After Advising Starbucks’ NFT Project, Seattle Tech Vets Adam Brotman and Andy Sack Raise $10M for Web3 Startup – GeekWire

Forum3 co-CEO Adam Brotman (left) and co-CEO Andy Sack. (Forum3 picture)

Two longtime Seattle-area technology leaders are teaming up for a new startup that sells NFT-based customer engagement technology to consumer-facing companies.

Former Starbucks CEO Adam Brotman and startup investor Andy Sack raised $10 million for Forum3.

The fresh funding comes after co-CEOs Brotman and Sack recently advised Starbucks on the launch of Starbucks Odyssey, the coffee giant’s new NFT initiative that allows Starbucks Rewards members to earn and buy collectible digital stamps, then buy and sell them on a marketplace with other members of the loyalty program.
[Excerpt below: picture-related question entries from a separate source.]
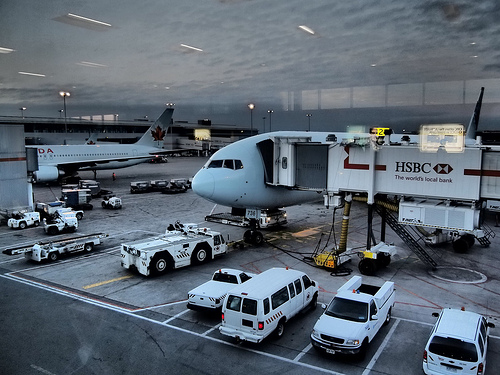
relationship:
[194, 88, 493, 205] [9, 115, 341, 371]
plane at airport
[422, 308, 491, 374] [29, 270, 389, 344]
cars parked in row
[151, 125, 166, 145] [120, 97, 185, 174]
leaf on tail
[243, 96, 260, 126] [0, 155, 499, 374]
lights on ground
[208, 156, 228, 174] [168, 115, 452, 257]
window on plane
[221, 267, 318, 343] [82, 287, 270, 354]
commercial van on ground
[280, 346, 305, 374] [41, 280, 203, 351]
lines on ground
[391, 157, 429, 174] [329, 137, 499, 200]
letters on terminal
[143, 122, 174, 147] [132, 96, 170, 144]
leaf on tail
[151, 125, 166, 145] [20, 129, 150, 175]
leaf on airplane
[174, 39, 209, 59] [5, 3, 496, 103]
tube light on ceiling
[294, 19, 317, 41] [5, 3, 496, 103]
tube light on ceiling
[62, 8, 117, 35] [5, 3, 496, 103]
tube light on ceiling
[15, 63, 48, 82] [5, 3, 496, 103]
tube light on ceiling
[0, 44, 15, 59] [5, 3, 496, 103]
tube light on ceiling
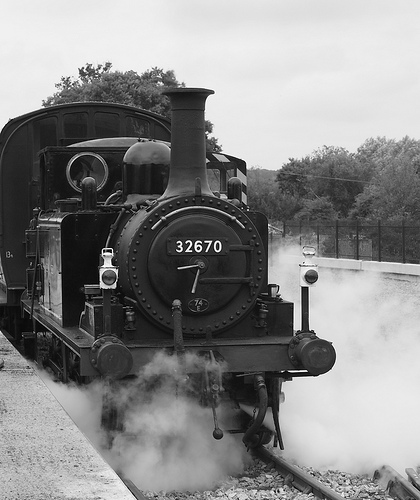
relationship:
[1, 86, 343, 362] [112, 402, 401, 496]
platform near tracks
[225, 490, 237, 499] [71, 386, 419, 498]
pebbles are on tracks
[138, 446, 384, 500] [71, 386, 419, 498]
pebbles are on tracks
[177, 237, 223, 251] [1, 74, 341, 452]
number on train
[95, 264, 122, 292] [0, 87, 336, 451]
headlight on black train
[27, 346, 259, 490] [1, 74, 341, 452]
steam coming from train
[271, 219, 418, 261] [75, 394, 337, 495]
fence near tracks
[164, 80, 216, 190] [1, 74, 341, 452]
smoke stack on train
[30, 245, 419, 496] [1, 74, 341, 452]
smoke stack on train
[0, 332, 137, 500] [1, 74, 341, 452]
platform near train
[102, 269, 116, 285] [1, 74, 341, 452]
headlight on train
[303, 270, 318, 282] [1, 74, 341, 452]
headlight on train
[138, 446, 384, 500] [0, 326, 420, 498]
pebbles near tracks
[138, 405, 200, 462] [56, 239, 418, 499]
part of smoke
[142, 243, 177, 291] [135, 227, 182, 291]
part of metal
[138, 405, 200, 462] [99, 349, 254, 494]
part of smoke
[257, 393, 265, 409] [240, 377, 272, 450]
part of pipe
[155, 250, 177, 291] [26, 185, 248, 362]
part of metal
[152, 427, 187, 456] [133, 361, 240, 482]
part of smoke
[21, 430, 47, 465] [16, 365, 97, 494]
part of rail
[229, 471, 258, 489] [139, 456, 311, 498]
part of ground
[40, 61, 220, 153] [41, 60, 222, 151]
leaves on tree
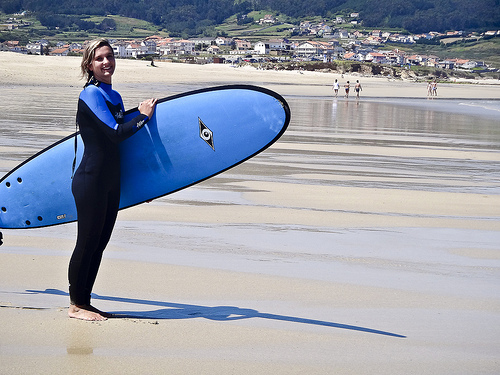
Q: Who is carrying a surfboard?
A: A woman.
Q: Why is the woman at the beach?
A: To surf.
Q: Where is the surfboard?
A: Under the woman's arm.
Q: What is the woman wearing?
A: Wetsuit.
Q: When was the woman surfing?
A: Daytime.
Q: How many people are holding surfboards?
A: One.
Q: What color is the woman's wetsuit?
A: Black and blue.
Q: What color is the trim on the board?
A: Black.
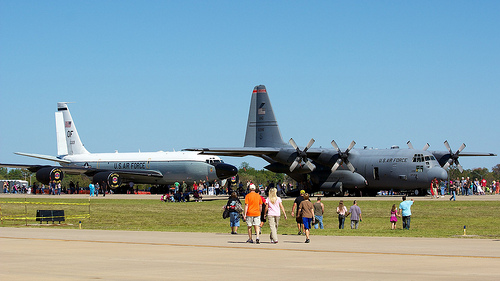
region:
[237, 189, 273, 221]
man wearing orange shirt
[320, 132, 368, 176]
propellers on planes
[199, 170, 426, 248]
people walking on the ground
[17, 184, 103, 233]
thin yellow barrier tapes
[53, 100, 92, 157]
emblem on side of plane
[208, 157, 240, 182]
black nose on plane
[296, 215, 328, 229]
pair of blue shorts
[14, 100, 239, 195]
a large white and silver airplane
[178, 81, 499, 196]
a large grey airplane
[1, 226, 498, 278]
a brown airport tarmac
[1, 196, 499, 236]
a green strip of grass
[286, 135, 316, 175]
a large grey plane propellor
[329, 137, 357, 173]
a large grey plane propellor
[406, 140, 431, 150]
a large grey plane propellor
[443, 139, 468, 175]
a large grey plane propellor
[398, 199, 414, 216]
a light blue t-shirt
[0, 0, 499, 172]
a clear blue sky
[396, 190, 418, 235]
This is a person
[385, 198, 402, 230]
This is a person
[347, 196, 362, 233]
This is a person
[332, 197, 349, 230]
This is a person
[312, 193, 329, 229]
This is a person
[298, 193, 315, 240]
This is a person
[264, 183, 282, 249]
This is a person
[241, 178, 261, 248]
This is a person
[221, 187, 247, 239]
This is a person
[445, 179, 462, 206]
This is a person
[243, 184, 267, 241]
man with an orange tee shirt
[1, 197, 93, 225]
caution tape around a small area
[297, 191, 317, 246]
boy with blue shorts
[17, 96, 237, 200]
white air force plane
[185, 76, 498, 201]
grey air force plane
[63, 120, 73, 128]
flag on a white air force plane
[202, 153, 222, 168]
cockpit on a white air force plane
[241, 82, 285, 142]
tail of a grey air force plane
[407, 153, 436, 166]
cockpit of a grey air force plane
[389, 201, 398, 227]
girl with a pink dress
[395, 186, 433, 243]
this is a person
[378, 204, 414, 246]
this is a person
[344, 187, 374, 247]
this is a person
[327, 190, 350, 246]
this is a person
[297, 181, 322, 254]
this is a person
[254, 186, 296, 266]
this is a person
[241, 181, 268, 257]
this is a person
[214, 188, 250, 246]
this is a person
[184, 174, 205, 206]
this is a person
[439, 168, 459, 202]
this is a person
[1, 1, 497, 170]
blue in daytime sky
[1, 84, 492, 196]
two parked military planes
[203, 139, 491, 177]
propellers on plane wings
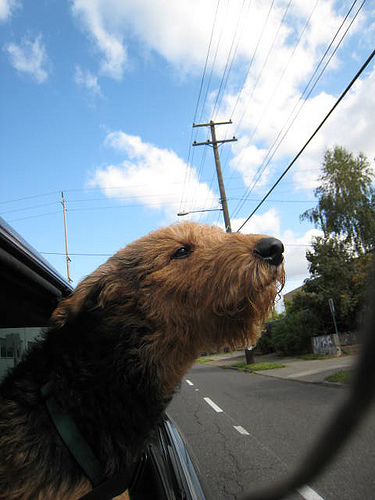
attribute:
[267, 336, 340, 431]
concrete — white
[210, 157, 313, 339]
post — tall, wooden, power line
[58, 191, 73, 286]
post — wooden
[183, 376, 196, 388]
line — white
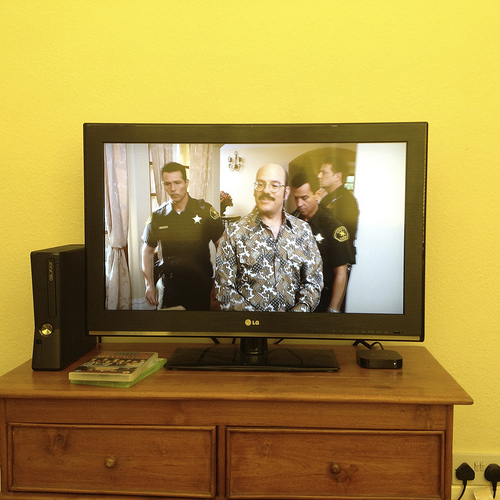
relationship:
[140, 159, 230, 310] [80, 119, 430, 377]
officer on face of television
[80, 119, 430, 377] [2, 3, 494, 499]
television in front of wall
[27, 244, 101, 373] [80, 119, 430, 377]
xbox next to television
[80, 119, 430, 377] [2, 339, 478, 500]
television on top of dresser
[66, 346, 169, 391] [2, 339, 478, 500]
game on top of dresser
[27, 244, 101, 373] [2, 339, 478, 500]
xbox on top of dresser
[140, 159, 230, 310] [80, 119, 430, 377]
officer on screen of television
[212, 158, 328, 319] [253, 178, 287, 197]
man wearing spectacles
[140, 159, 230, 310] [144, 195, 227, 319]
officer inside of uniform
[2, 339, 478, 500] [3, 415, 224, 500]
dresser has drawer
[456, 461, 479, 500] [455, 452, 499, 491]
plug on face of outlet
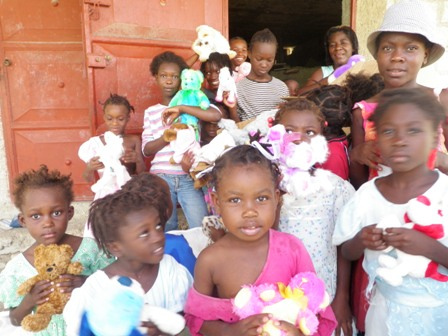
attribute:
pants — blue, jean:
[161, 166, 203, 230]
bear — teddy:
[12, 240, 85, 331]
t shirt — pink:
[184, 226, 339, 334]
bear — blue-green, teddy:
[167, 62, 223, 150]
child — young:
[136, 45, 225, 234]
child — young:
[239, 24, 286, 118]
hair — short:
[249, 24, 277, 44]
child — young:
[184, 129, 336, 329]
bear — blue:
[267, 294, 309, 321]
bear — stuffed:
[194, 243, 349, 328]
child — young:
[67, 88, 154, 184]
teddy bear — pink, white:
[231, 268, 334, 334]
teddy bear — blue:
[166, 67, 210, 141]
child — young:
[59, 193, 199, 335]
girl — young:
[182, 128, 338, 335]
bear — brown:
[18, 243, 80, 329]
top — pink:
[190, 233, 293, 334]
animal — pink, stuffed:
[232, 268, 326, 335]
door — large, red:
[0, 11, 238, 205]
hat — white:
[362, 1, 443, 56]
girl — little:
[266, 91, 353, 298]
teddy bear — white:
[282, 137, 349, 309]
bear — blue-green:
[168, 66, 209, 128]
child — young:
[238, 27, 295, 121]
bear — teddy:
[233, 268, 332, 333]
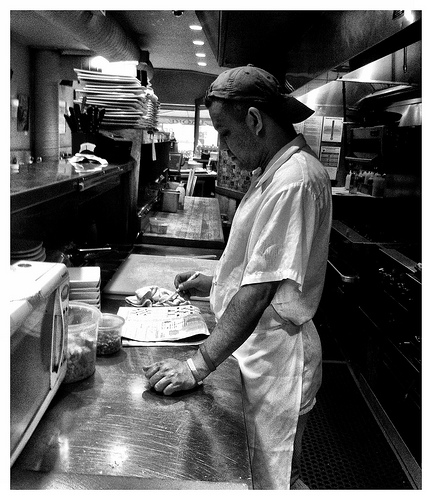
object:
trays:
[75, 61, 162, 136]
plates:
[72, 68, 161, 132]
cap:
[205, 63, 316, 123]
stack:
[74, 67, 158, 131]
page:
[119, 303, 207, 346]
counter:
[11, 184, 254, 488]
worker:
[142, 63, 332, 492]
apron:
[214, 322, 304, 490]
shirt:
[210, 133, 332, 419]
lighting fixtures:
[189, 24, 207, 66]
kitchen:
[8, 10, 420, 490]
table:
[142, 197, 224, 242]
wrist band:
[198, 343, 215, 372]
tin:
[159, 190, 181, 213]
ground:
[239, 316, 421, 492]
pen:
[167, 271, 200, 300]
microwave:
[10, 260, 69, 470]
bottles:
[345, 169, 415, 197]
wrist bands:
[185, 358, 203, 385]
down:
[9, 247, 422, 490]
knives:
[63, 97, 105, 132]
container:
[72, 133, 133, 161]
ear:
[248, 106, 263, 136]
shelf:
[9, 151, 138, 199]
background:
[10, 10, 429, 196]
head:
[205, 64, 293, 172]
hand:
[143, 357, 198, 395]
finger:
[143, 359, 175, 395]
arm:
[187, 182, 311, 380]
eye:
[221, 127, 232, 138]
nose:
[217, 132, 229, 151]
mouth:
[228, 155, 238, 162]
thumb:
[179, 278, 200, 291]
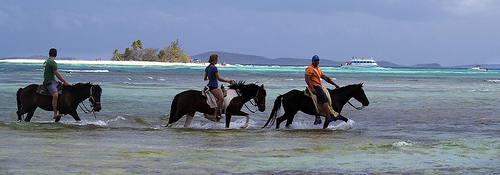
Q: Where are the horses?
A: In water.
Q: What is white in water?
A: Cruise ships.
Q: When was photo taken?
A: Daytime.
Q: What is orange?
A: Shirt.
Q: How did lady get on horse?
A: Mounted up.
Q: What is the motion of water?
A: Waves.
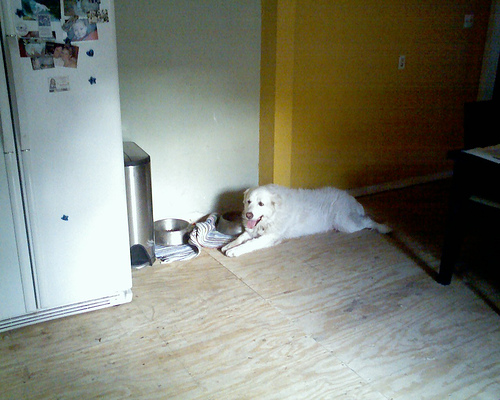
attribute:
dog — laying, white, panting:
[221, 183, 408, 250]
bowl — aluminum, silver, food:
[163, 229, 182, 244]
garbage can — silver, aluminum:
[125, 150, 158, 250]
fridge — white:
[9, 24, 116, 275]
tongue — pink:
[244, 222, 257, 232]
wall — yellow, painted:
[299, 0, 355, 112]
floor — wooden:
[238, 280, 315, 302]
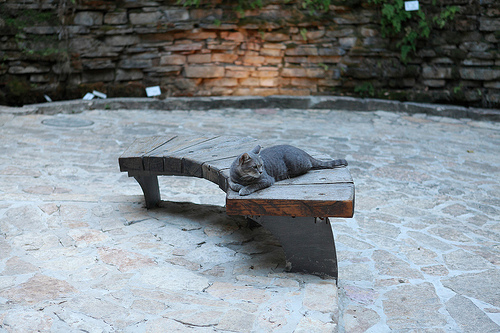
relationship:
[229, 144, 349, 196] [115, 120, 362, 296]
cat on bench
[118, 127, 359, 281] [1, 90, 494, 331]
bench on ground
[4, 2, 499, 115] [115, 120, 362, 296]
wall by bench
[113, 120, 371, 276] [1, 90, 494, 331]
platform on ground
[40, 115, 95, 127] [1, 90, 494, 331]
cover on ground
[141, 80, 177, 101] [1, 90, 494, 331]
sign on ground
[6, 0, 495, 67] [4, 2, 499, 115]
plants hanging off wall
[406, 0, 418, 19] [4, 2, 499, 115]
sign on wall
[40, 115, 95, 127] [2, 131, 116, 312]
cover on ground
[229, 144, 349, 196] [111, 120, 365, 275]
cat sitting on a bench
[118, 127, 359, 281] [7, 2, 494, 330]
bench in a courtyard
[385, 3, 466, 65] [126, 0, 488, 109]
ivy growing on a wall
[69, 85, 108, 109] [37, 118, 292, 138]
paper laying on ground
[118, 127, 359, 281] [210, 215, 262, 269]
bench casting a shadow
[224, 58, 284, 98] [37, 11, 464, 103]
light on wall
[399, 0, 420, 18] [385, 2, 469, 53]
paper on ivy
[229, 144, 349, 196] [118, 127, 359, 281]
cat on bench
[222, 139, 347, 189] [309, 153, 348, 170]
cat has stripes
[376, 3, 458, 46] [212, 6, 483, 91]
plants are on fence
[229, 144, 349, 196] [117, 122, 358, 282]
cat on table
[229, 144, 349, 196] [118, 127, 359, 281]
cat sitting on bench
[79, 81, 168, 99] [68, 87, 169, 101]
pieces of paper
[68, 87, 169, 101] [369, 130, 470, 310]
paper on ground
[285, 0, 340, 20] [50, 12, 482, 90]
vegetation growing on wall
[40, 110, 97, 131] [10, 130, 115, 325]
cover in street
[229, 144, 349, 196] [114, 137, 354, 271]
cat sitting on bench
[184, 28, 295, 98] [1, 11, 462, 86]
light shines on wall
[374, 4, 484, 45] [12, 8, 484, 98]
vegetation growing on wall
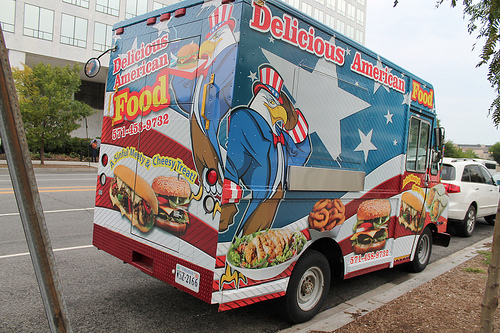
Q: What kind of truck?
A: Food truck.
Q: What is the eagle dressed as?
A: Uncle sam.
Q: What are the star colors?
A: White.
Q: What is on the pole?
A: Sign.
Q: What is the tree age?
A: Young.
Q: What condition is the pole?
A: Rusted.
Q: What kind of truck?
A: Food truck.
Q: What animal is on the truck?
A: Eagle.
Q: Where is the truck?
A: Street.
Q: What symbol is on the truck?
A: Stars.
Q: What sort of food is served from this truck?
A: American.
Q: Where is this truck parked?
A: Near the curb.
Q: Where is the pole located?
A: On the street.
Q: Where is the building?
A: Near the tree.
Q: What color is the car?
A: White.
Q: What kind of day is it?
A: Cloudy.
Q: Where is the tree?
A: Near the curb.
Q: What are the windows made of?
A: Glass.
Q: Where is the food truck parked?
A: The street.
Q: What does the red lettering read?
A: Delicious american.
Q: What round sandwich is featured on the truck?
A: A hamburger.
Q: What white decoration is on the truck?
A: A star.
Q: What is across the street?
A: High rise building.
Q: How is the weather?
A: Clear.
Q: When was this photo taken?
A: Day time.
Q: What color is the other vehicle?
A: White.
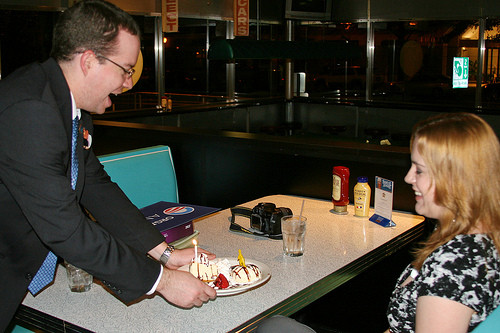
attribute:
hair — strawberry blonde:
[412, 107, 499, 271]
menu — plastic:
[367, 174, 392, 229]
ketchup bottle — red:
[329, 162, 351, 214]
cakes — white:
[189, 246, 317, 293]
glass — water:
[266, 206, 314, 253]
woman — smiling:
[381, 109, 496, 326]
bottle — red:
[332, 158, 352, 211]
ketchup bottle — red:
[321, 158, 353, 223]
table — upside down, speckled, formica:
[12, 190, 427, 331]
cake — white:
[187, 250, 219, 277]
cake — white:
[228, 261, 259, 290]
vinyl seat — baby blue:
[117, 154, 180, 199]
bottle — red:
[331, 166, 348, 211]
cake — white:
[181, 252, 226, 290]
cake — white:
[224, 250, 265, 288]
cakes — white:
[201, 252, 262, 297]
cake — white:
[187, 253, 219, 282]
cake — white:
[228, 260, 261, 285]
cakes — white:
[190, 260, 260, 286]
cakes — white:
[200, 250, 272, 301]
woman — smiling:
[255, 111, 498, 331]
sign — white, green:
[453, 57, 473, 92]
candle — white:
[178, 234, 208, 264]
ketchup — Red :
[327, 160, 351, 219]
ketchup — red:
[325, 164, 352, 209]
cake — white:
[187, 244, 258, 286]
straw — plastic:
[297, 200, 305, 220]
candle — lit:
[190, 236, 200, 262]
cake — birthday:
[185, 256, 225, 282]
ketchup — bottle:
[328, 163, 350, 217]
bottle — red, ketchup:
[328, 165, 351, 215]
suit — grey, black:
[0, 56, 165, 331]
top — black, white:
[384, 231, 481, 331]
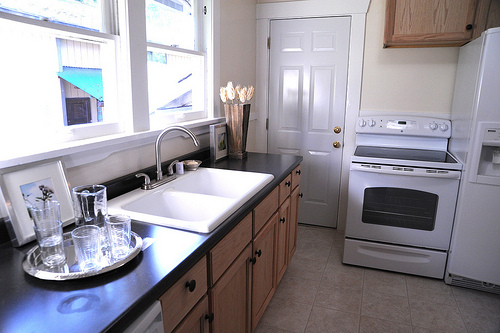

Through its technology platform, Forum3 plans to work with brands to remove the usual frictions that come with blockchain technology, such as having a crypto wallet or owning cryptocurrency. Users will be able to engage with a company’s customer loyalty platform with credit cards and phones. The goal is to sell a white-labeled version of the Odyssey to other consumer-facing brands, Sack told GeekWire.

The startup plans to target other medium to large companies in industries ranging from consumer packaged goods, hospitality and travel. It will make money through licensing, royalties and other service fees. Sack said Forum3 will be “chain agnostic,” meaning it will eventually work with all types of blockchain platforms.

The startup’s first project was a three-stage NFT “drop” with author and screenwriter Ben Mezrich, and it also helped land a collaboration with the Boston Globe. After that, in April, Starbucks executives reached out and Forum3 became strategic advisors to Odyssey.

There are a number of players in the Web3 loyalty space who advise brands and individuals on NFT-based loyalty technology. Hang recently raised $16 million and works with brands like Budweiser and Bleacher Report. Sack said Forum3 will be able to compete because of his and Brotman’s experience and connections.

“The use case that we’re applying to blockchain, I think is going to be the dominant consumer use of blockchain,” he told GeekWire.

Sack co-founded the Seattle-based investment fund Founders’ Co-op, then led Techstars Seattle for five years, with a cohort that produced three unicorns. After that, he worked with Microsoft CEO Satya Nadella as a consultant for innovation and digital transformation. Most recently, he was an investor in the blockchain native venture fund Keen.capital.

Brotman is the former chief digital officer at Starbucks, where he helped build the Starbucks mobile app, which now handles more than a quarter of the company’s orders. He is also the former CEO and current Chairman of Brightloom, a startup that helps businesses turn their customer data into personalized marketing campaigns.

“We have an understanding of how we work with big brands,” Sack said. “There will be aspects of our platform that will be very different from the standard players in the space.”

Blockchain startups have struggled to secure funding this year, part of a broader market downturn and flurry of negative headlines looming over the crypto space. Venture capitalists distributed just $4.44 billion in crypto-related companies in the third quarter of the year, Bloomberg reported, down 37% from the same period last year.

The rapid collapse of the giant digital asset exchange FTX last month also sent a contagion through the crypto industry.

Sack said that some people have “built Ponzi schemes and scams around crypto and these tokens, and they have no use in the world.”

“All that is somewhere over in left field,” he said. “We are far away in a completely different room. We have a real business case.”

The funding round was led by Decasonic, with participation from Bloccelerate, Liberty City Ventures and Arca. Other investors include Polygon Ventures and Valor Siren Ventures.